* START Extracted material *

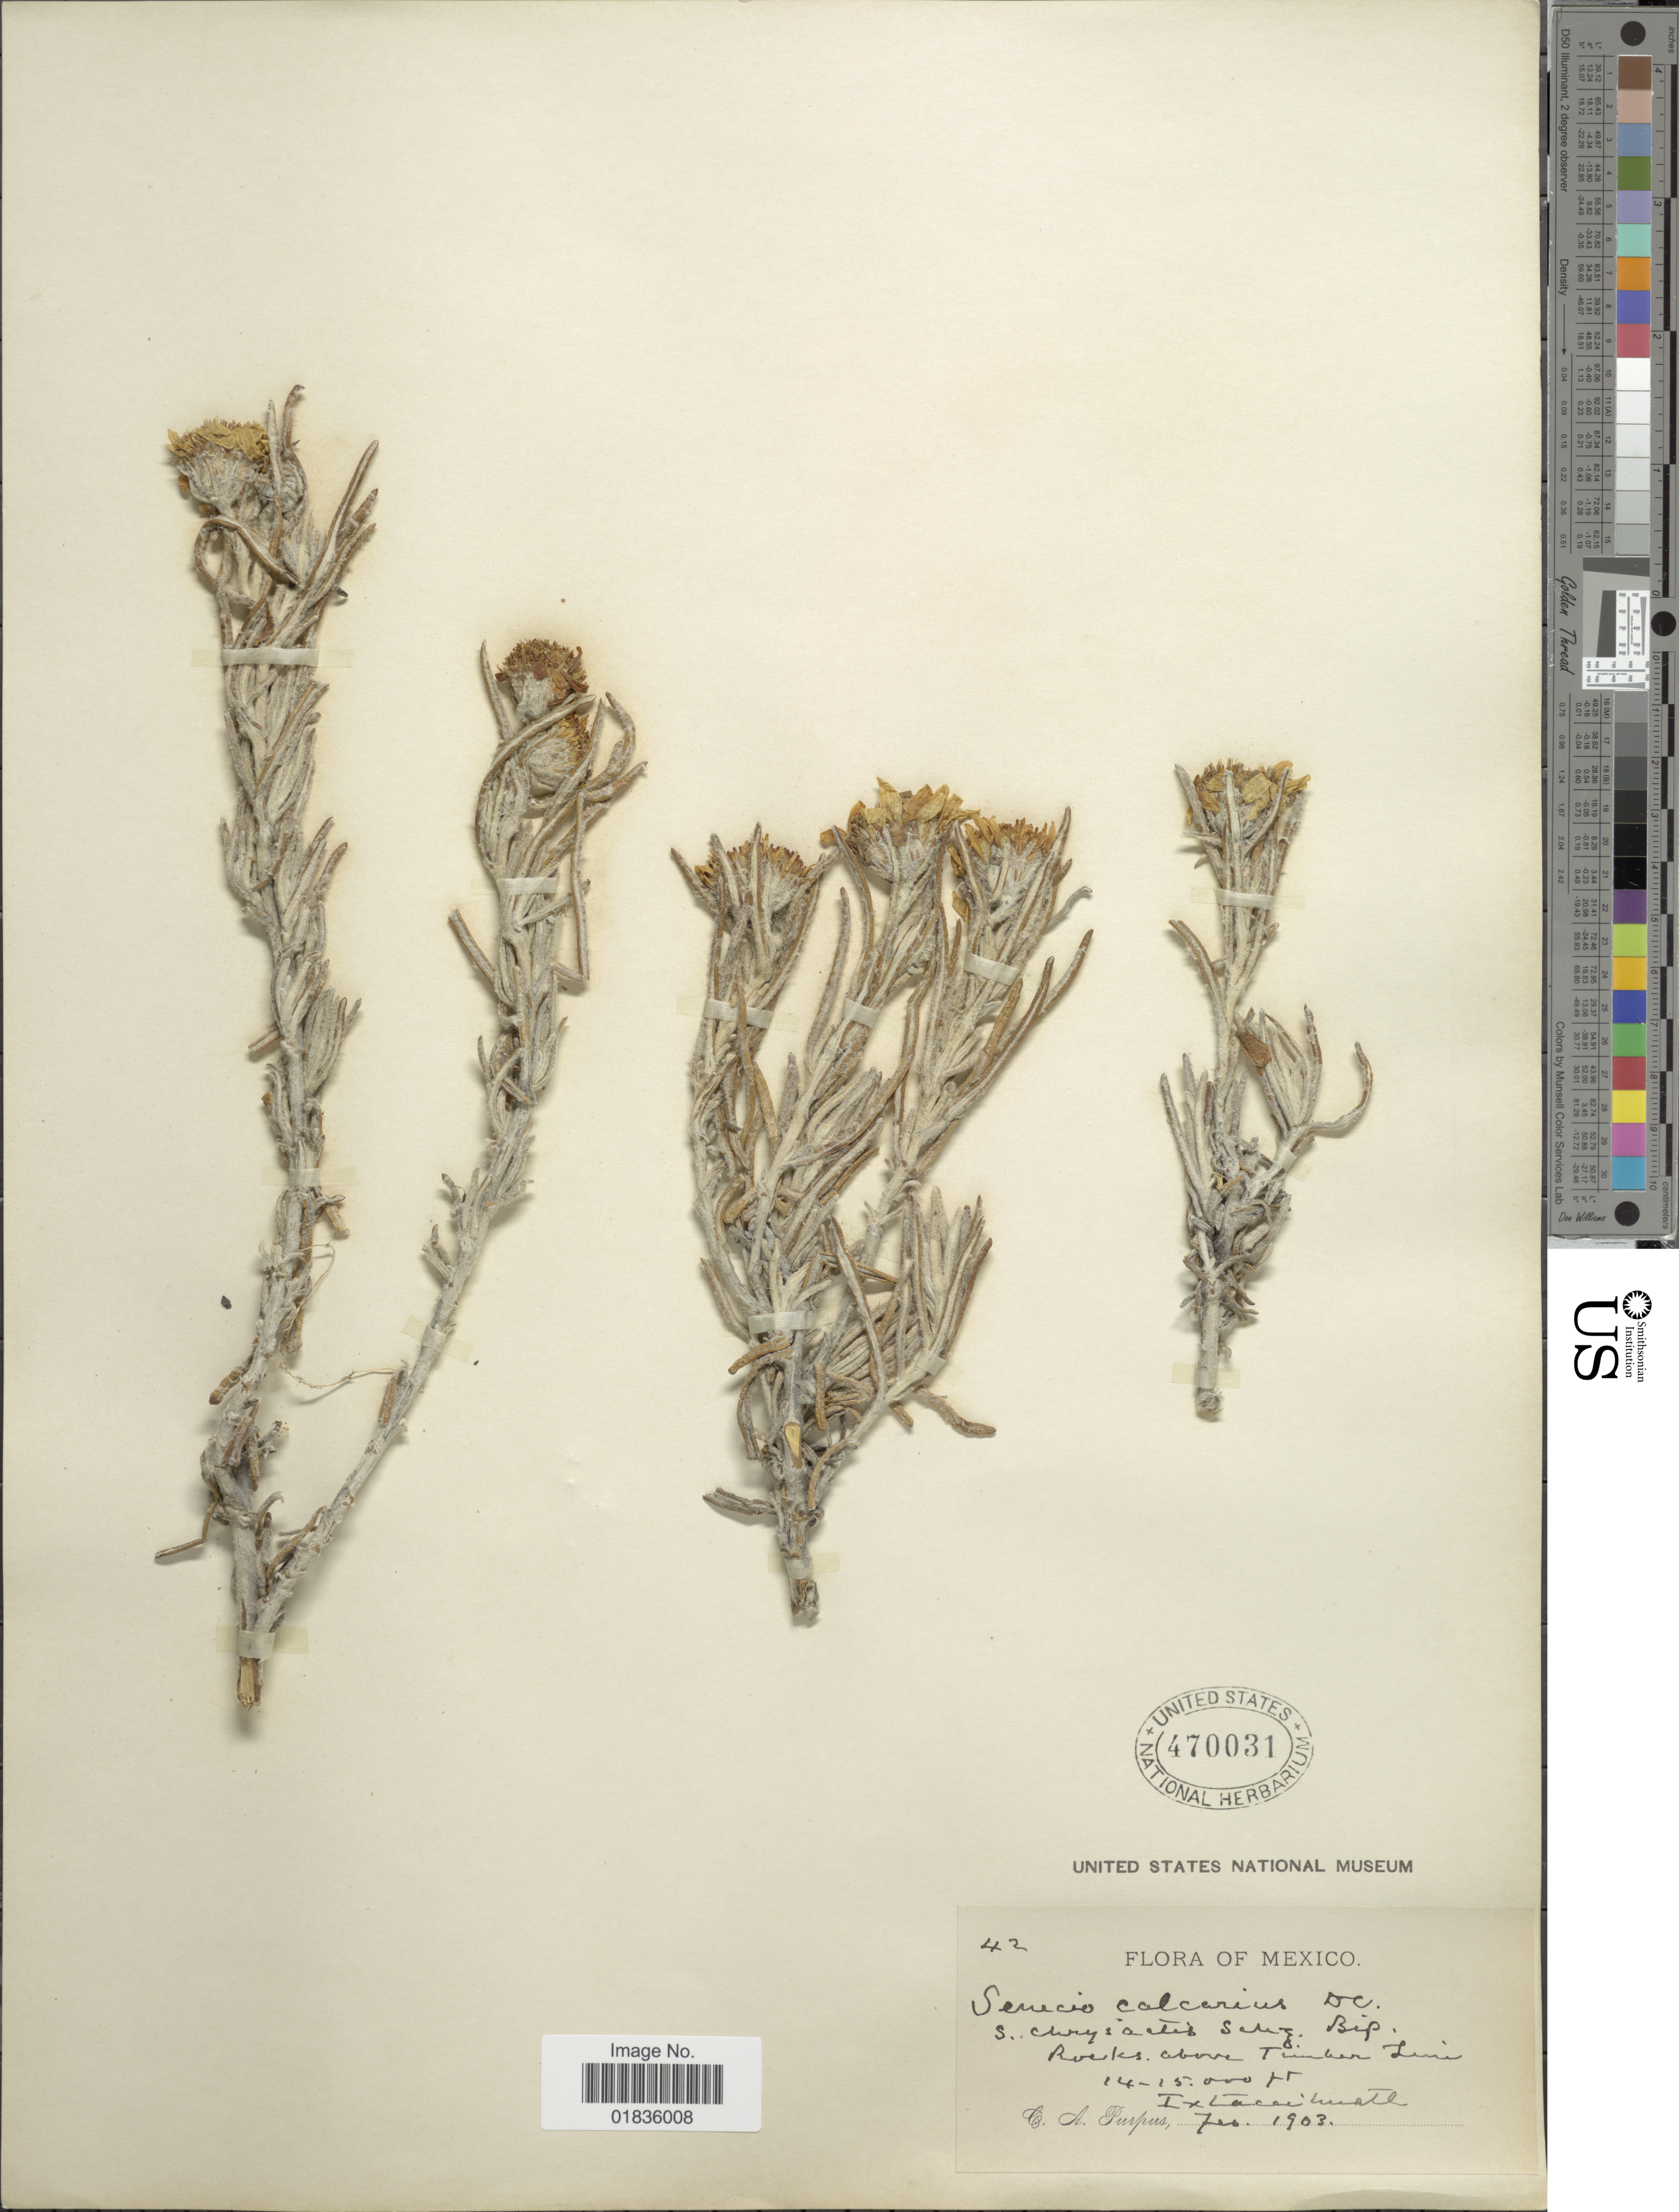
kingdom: Plantae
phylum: Tracheophyta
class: Magnoliopsida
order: Asterales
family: Asteraceae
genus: Senecio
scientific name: Senecio mairetianus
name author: DC.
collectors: C. A. Purpus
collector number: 42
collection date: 1903-02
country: Mexico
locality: Rocks above Timber Line, Ixtaccihuatl.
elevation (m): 4267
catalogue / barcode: US 470031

* END Extracted material *

● What the exercise asks:
Rewrite the material above as a Markdown table with the columns "Row" and "Catalog line," giving each line its own numbered row and skipping any blank lines. Leave the image out of your answer.

● The solution:
| Row | Catalog line |
|---|---|
| 1 | kingdom: Plantae |
| 2 | phylum: Tracheophyta |
| 3 | class: Magnoliopsida |
| 4 | order: Asterales |
| 5 | family: Asteraceae |
| 6 | genus: Senecio |
| 7 | scientific name: Senecio mairetianus |
| 8 | name author: DC. |
| 9 | collectors: C. A. Purpus |
| 10 | collector number: 42 |
| 11 | collection date: 1903-02 |
| 12 | country: Mexico |
| 13 | locality: Rocks above Timber Line, Ixtaccihuatl. |
| 14 | elevation (m): 4267 |
| 15 | catalogue / barcode: US 470031 |